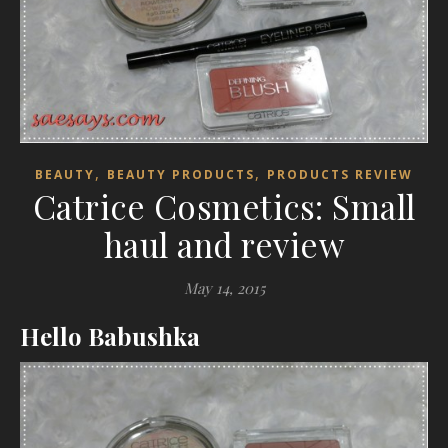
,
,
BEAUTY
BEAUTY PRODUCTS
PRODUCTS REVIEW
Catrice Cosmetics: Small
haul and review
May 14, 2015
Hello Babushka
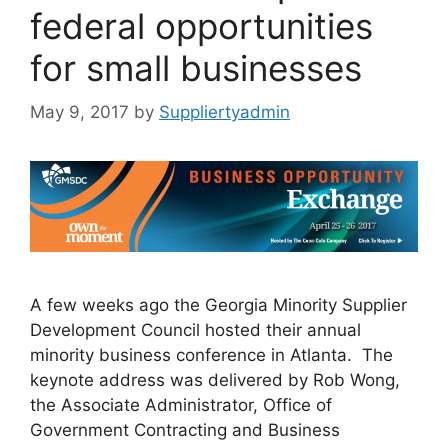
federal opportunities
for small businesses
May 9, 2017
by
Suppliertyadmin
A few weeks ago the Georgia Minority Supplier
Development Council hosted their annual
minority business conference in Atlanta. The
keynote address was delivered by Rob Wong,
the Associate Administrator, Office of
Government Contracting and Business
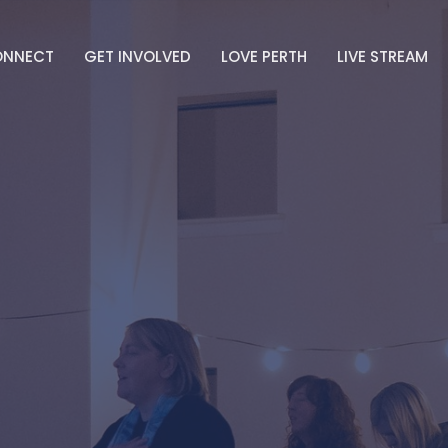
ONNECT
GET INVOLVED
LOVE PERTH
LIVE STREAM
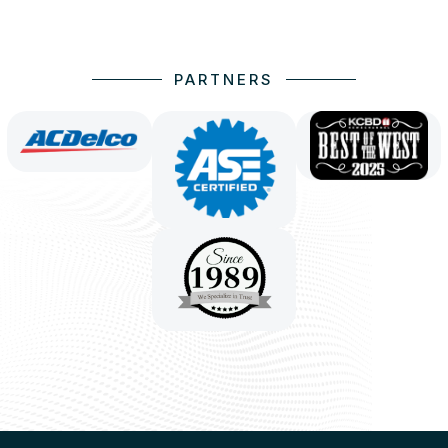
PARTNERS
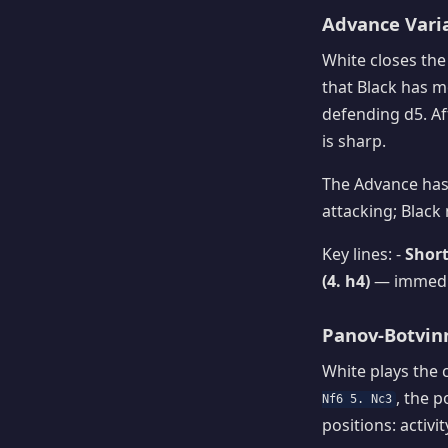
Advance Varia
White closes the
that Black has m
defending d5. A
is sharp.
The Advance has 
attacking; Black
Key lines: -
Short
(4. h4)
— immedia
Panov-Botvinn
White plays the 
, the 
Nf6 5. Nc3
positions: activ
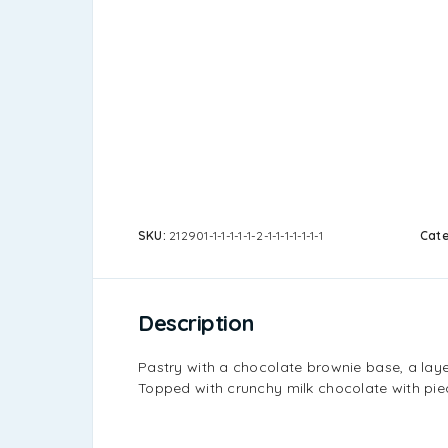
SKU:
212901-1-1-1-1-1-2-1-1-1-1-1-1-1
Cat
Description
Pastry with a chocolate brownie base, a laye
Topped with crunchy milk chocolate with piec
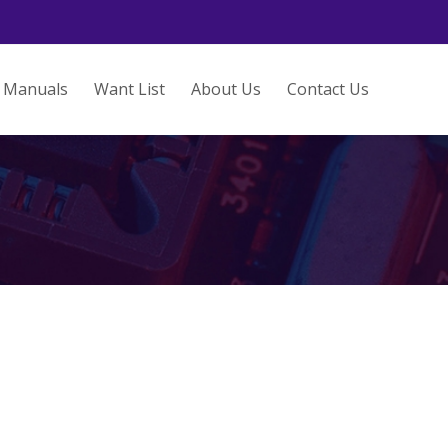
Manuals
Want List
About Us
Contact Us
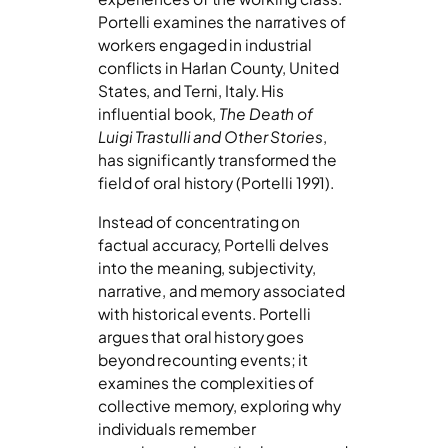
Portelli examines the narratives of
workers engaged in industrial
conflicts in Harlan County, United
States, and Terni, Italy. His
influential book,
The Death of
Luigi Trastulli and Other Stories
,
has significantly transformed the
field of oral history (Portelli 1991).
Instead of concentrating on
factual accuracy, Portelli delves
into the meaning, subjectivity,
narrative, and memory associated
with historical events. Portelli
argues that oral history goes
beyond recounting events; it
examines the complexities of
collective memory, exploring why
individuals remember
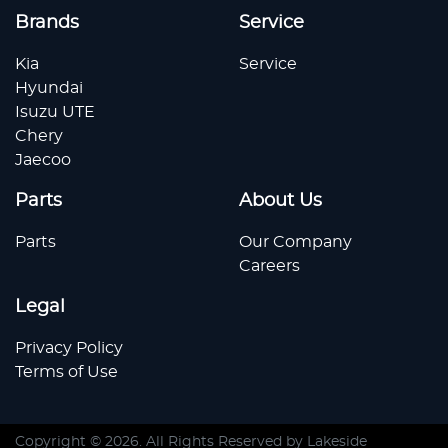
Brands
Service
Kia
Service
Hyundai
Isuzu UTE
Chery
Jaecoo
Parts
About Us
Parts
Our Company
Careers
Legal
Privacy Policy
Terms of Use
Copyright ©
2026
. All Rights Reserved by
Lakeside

********

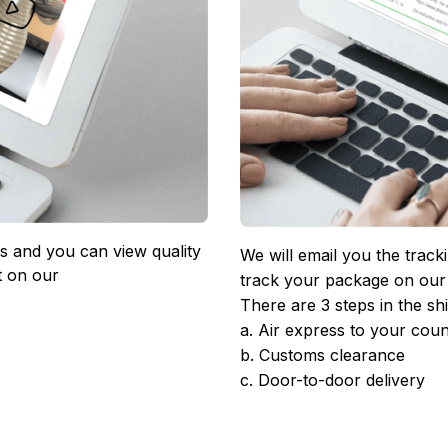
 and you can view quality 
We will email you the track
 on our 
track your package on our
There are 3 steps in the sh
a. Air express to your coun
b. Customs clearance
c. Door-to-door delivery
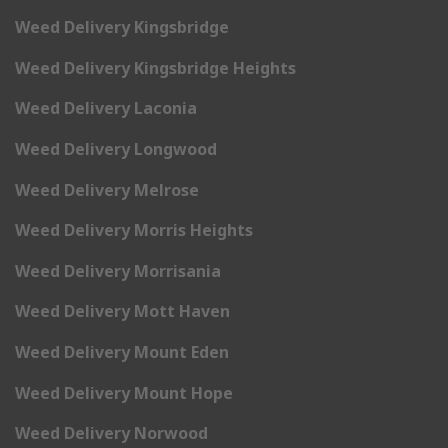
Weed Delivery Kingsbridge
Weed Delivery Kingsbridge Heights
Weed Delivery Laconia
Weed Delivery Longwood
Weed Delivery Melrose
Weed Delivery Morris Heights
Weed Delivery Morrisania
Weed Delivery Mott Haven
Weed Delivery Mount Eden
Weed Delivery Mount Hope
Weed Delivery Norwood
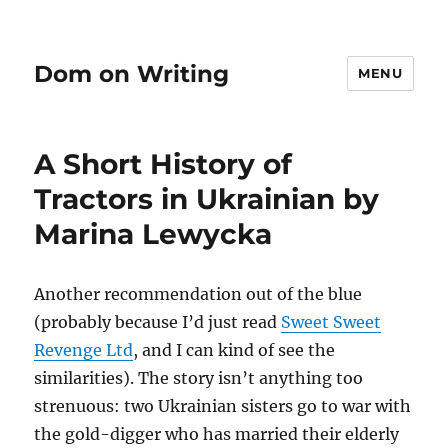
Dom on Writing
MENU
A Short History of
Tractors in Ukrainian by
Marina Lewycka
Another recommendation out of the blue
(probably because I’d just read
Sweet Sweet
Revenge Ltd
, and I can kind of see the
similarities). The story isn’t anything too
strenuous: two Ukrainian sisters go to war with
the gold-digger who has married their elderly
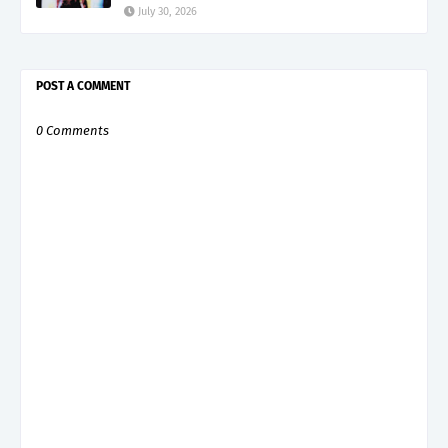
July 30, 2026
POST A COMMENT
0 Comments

********

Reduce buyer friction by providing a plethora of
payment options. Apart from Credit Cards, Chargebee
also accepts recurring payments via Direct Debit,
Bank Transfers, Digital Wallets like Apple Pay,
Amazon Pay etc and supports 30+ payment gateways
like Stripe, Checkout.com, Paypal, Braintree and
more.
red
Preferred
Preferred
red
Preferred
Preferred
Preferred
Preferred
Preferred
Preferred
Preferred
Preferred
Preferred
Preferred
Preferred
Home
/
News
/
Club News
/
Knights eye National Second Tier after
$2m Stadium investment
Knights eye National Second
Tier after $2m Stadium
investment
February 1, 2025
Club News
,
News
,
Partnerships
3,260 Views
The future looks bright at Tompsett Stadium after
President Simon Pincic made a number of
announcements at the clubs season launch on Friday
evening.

********

Could you edit everything from "Advance Varia" down to "positions: activ" so that "sharp" reads "double-edged", with nothing else changed, and give back only those lines?

Advance Varia
White closes the
that Black has m
defending d5. A
is double-edged.
The Advance has 
attacking; Black
Key lines: -
Short
(4. h4)
— immedia
Panov-Botvinn
White plays the 
, the 
Nf6 5. Nc3
positions: activ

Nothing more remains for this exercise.